Clint Curtis doesn’t know when to quit.
From The Brad Blog
A stacked-deck investigation by the Florida Ethics Commission -- where 6 of the 8 members of the panel are either Bush or Feeney appointees, or closely tied to one or both -- dismissed Curtis’ allegations without allowing him to testify, and without examining email and other evidence in the case, in violation of FL law. But Curtis would not go quietly.
He became a crusader, speaking at election integrity events around the country and eventually delivering jaw-dropping testimony (video here) to a stunned Congressional committee (who did nothing in response). Curtis even passed a lie detector test administered by the retired chief polygrapher for the Florida Department of Law Enforcement. Meanwhile, Feeney has been branded among the “Top 25 Most Corrupt in Congress,” for three years straight, by CREW, the non-partisan DC ethics watchdog group, most notably for his involvement -- and golf junket to Scotland -- with disgraced lobbyist Jack Abramoff.

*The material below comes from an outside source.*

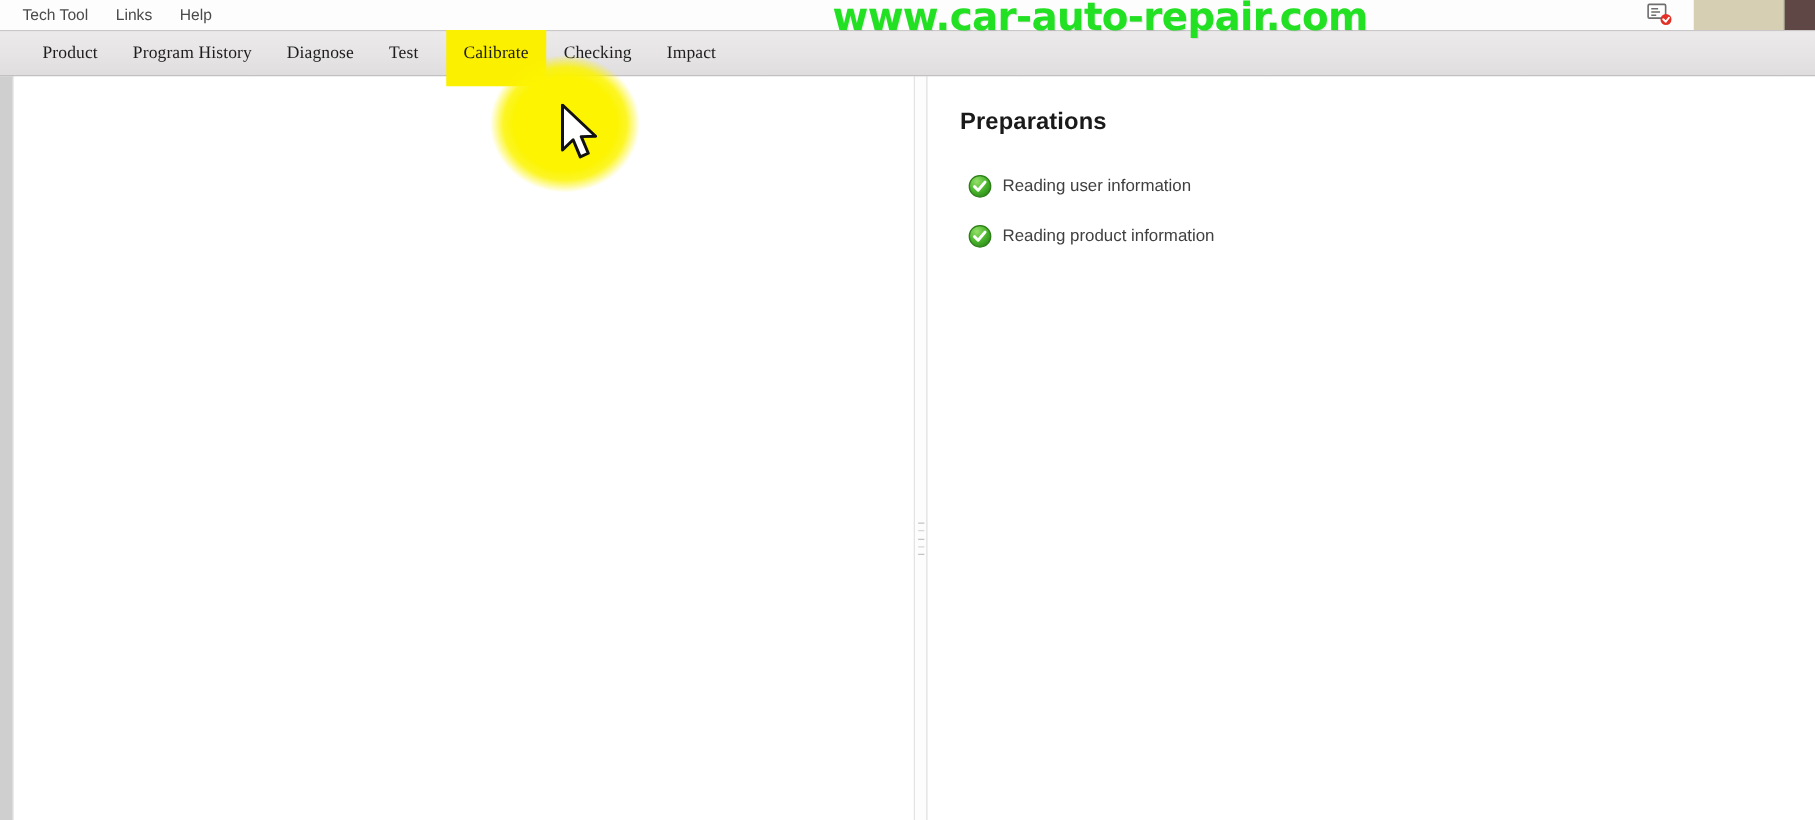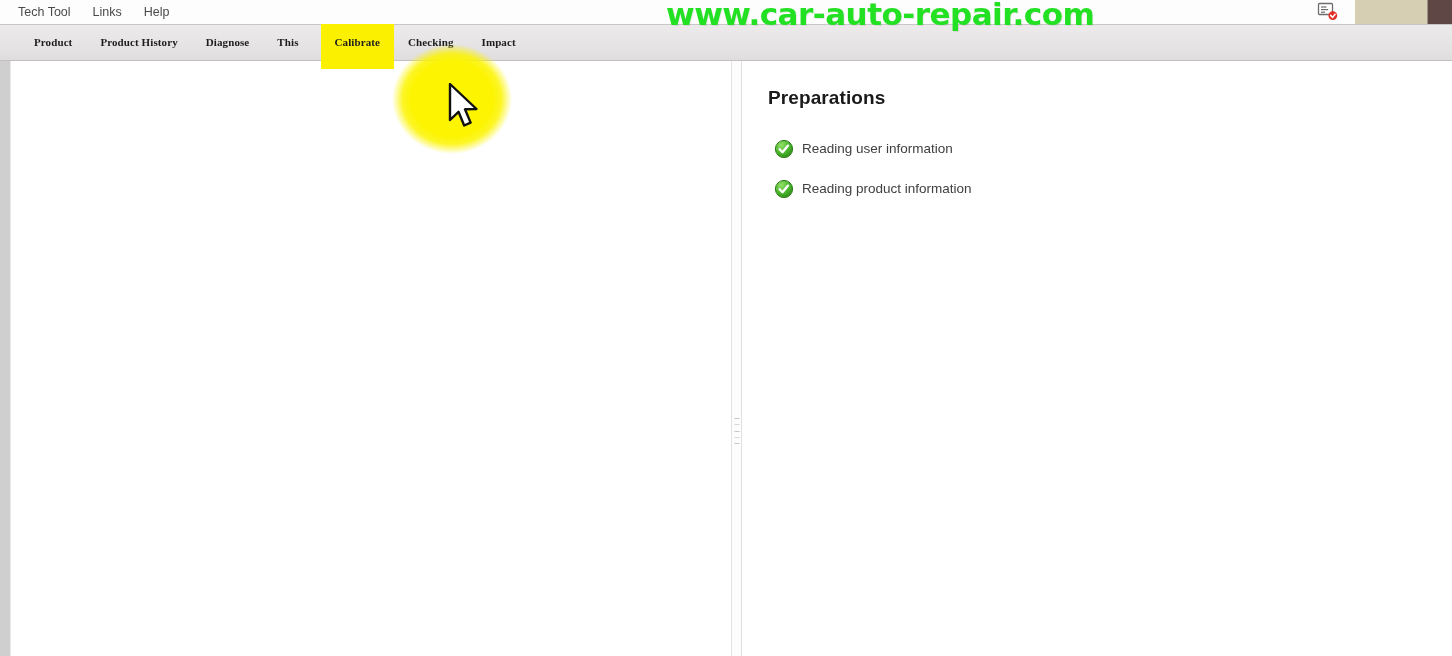"Product" .tab { font-size: 11px -> 14px; font-weight: bold -> normal }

His team went door to door collecting signed affidavits from FL-24 voters testifying as to how they voted. They found the results to be wildly off, by double digits in some places. Despite this evidence, the Democratically controlled House committee summarily dismissed his election challenge, along with several others, without bothering to even review Curtis' evidence.
And yet, Curtis is once again going after the FL-24 Congressional seat. Only this time, he’s not just running against Feeney. First he must defeat an attempt to challenge him by the Democratic party's hand-picked candidate.
We caught up with Curtis on the campaign trail where he made it clear, in our exclusive interview, that he had no intention of lying down or rolling over for naysayers, Democratic insiders, the woman chosen by the DCCC to challenge him, and certainly not the corrupt Tom Feeney...
BRAD BLOG: Clint, bring us up to speed on the fund raising deadline the Democratic Congressional Campaign Committee hit you with.
CLINT CURTIS: Well, we’ve been talking to the DCCC. And they said basically, “Your problem is you can’t raise any money.” They don’t care about policies. They don’t care if you’re doing anything interesting. All they care about is if you can raise money. We’ve talked to them before, and they’ve always been just about the money. To them, it’s like a business deal. So I said, okay, well, how much will it take to get your support? And they said, “Well, if you could raise $250,000 in this next quarter, we would be interested.” And of course, we weren’t close. Our base is grassroots, and grassroots doesn’t have money to throw around like that. They give what they can, but they don’t have that much to give. Our average contribution last time [Curtis’ ’06 congressional bid] was $11.
BB: So they’re looking for the big-money corporate donors.
CURTIS: They select who they’re going to support based on who has money in the bank. The problem with people who have money is, sometimes they’ve kind of sold themselves to get into politics.
BB: Was the DCCC willing to listen at all to how you built the whole grass roots network -- or that you might well have won, were it not for some dubious election results?
CURTIS: Well, the party in general had never really gotten on board before the election. They never really helped us with election issues or with the campaign. The DCCC promised to support us if we won the [’06] nomination. Well, we won the nomination, and they never did. And they’re still not on board with election reform issues, which is why the challenges [by him and 4 other candidates in 2006] haven’t gotten anywhere in Congress. They are basically a status quo operation. They want to raise money. I don’t think they really care that much about beating the Republicans, because if they stay equal, it’s all status quo. They’re calling each other names so they can raise money. It’s kind of sad, but I think that’s where they are. They asked questions like, “If you get elected, are you going to vote with Speaker [of the House Nancy] Pelosi?” Of course my response is, “No. I represent the people of District 24. If she has good plans, good policies, we’ll listen. But if my constituents don’t like it, then that’s not the way we go.” I don’t think that impressed them much. They don’t understand that the only reason Feeney is vulnerable is because we’ve exposed him as basically being a crook. He’s basically selling his vote out. If they understood that, they wouldn’t have [recruited former Florida legislator Suzanne] Kosmas, because she has the same issues.